== Goal of the exercise ==
In the entries that follow, find each line with the word "under" and copy it.

===== Extracted entries

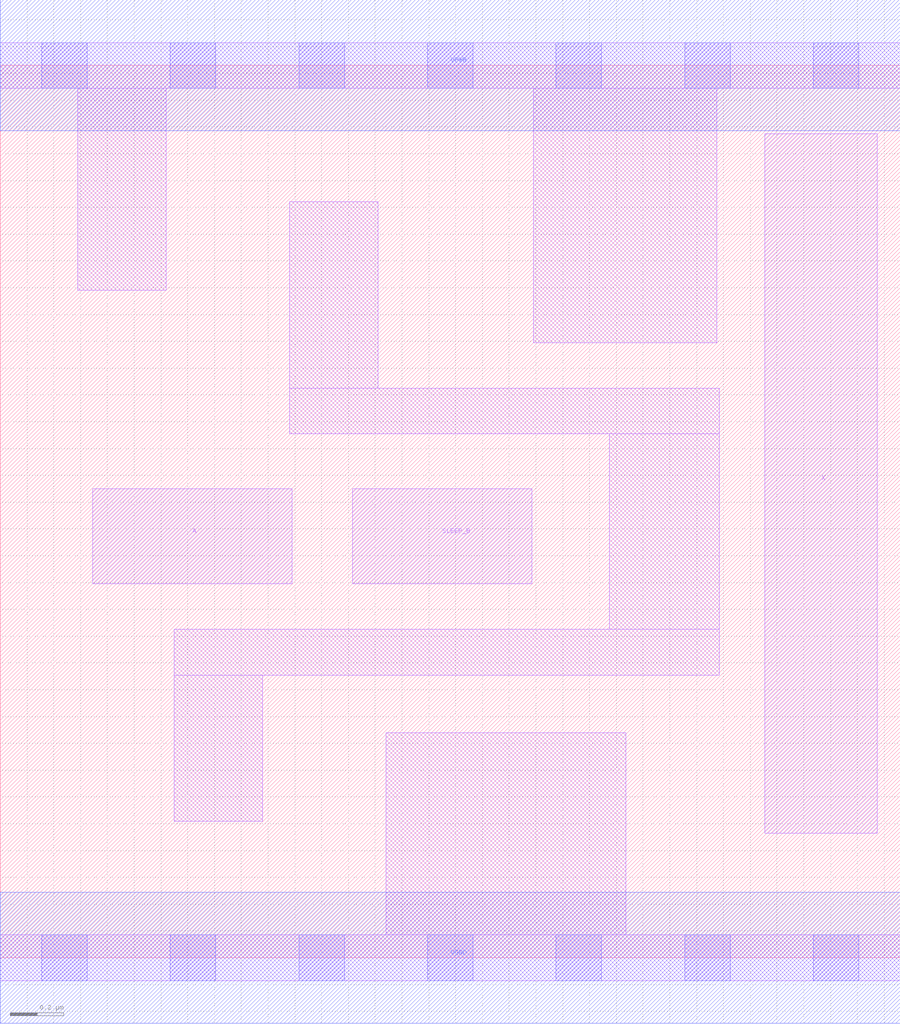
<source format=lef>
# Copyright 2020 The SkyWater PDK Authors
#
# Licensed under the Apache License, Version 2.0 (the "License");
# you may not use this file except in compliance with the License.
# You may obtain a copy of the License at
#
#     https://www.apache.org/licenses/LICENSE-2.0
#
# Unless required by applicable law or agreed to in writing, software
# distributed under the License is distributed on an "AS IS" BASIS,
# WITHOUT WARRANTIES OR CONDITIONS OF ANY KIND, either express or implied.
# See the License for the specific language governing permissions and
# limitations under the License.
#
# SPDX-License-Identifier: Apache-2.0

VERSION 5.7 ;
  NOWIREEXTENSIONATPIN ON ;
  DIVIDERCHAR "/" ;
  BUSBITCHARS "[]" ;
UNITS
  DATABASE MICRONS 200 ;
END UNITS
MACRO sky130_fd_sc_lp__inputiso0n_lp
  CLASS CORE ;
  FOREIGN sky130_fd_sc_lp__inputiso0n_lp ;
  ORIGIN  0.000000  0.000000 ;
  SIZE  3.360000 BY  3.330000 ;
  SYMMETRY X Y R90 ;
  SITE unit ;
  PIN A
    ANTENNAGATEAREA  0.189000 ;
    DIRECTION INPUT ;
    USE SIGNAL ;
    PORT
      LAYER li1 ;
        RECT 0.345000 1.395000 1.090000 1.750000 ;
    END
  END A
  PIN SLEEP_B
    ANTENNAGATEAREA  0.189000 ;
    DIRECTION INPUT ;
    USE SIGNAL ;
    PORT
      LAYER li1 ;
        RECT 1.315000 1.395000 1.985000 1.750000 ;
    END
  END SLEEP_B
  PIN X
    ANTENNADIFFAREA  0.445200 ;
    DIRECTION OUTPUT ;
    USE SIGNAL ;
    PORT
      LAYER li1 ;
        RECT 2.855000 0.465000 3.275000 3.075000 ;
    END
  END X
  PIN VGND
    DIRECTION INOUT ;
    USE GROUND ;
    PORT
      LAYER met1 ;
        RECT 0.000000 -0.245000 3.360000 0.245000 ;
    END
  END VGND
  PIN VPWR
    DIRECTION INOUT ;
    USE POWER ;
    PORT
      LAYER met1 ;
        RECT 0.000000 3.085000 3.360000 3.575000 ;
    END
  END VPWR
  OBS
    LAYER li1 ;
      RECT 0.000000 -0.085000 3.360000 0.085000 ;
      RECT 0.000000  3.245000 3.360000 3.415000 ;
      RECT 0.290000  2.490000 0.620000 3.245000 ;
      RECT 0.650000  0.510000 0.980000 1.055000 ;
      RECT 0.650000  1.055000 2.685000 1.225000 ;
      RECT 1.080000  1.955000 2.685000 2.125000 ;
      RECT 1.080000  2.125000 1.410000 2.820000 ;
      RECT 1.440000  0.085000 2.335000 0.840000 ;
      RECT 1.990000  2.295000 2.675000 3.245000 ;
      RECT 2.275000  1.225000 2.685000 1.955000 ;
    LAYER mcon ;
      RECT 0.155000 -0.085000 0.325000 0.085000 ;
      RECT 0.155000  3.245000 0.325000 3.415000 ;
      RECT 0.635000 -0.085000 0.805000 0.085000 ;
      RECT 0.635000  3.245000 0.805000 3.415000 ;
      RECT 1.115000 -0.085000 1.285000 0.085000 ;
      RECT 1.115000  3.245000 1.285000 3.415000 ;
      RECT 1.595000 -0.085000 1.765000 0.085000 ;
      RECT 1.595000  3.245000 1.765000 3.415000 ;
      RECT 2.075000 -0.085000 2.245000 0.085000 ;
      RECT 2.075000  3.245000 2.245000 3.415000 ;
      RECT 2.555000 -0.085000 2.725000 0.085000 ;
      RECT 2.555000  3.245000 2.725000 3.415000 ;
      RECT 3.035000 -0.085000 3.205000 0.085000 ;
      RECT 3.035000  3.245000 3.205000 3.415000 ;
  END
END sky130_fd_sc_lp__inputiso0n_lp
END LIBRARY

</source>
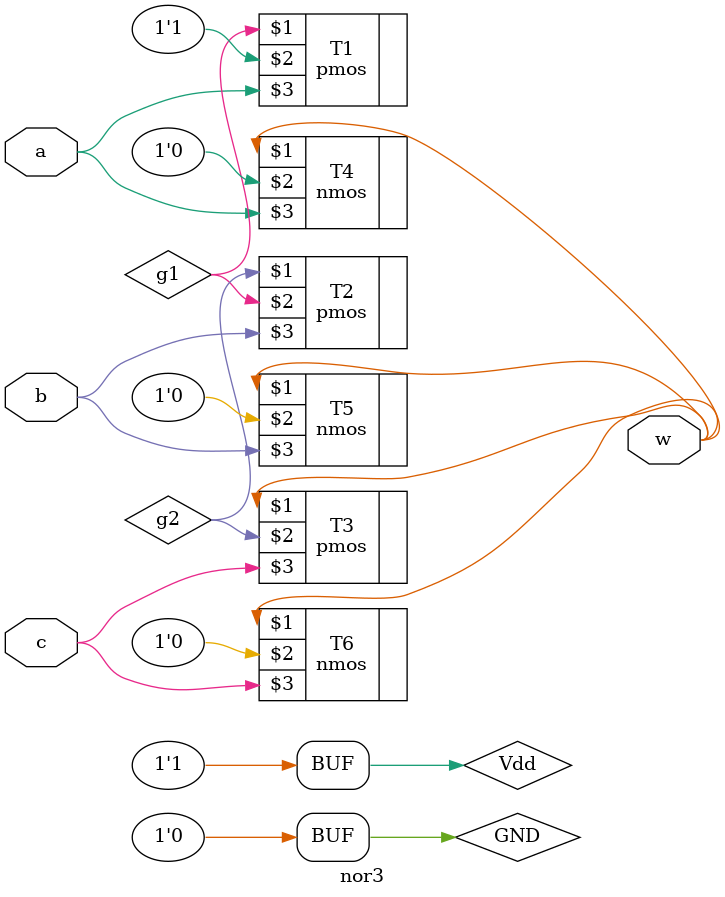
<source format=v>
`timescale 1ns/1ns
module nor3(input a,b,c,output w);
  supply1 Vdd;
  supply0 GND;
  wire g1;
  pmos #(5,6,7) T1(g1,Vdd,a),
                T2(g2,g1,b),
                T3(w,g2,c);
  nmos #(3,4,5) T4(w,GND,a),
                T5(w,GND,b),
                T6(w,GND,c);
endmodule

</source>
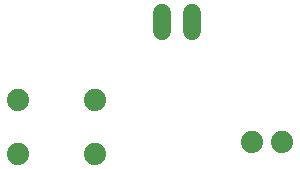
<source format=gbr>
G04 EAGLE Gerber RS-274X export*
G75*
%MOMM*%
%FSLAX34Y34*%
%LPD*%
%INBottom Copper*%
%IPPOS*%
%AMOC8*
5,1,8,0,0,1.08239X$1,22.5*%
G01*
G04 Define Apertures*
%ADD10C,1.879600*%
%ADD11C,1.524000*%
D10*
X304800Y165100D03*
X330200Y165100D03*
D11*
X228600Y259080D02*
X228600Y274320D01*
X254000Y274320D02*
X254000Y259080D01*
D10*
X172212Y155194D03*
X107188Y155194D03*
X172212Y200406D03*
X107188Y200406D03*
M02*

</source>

==========

== Answer below ==
# Licensed under the Apache License, Version 2.0 (the "License");
# distributed under the License is distributed on an "AS IS" BASIS,
# limitations under the License.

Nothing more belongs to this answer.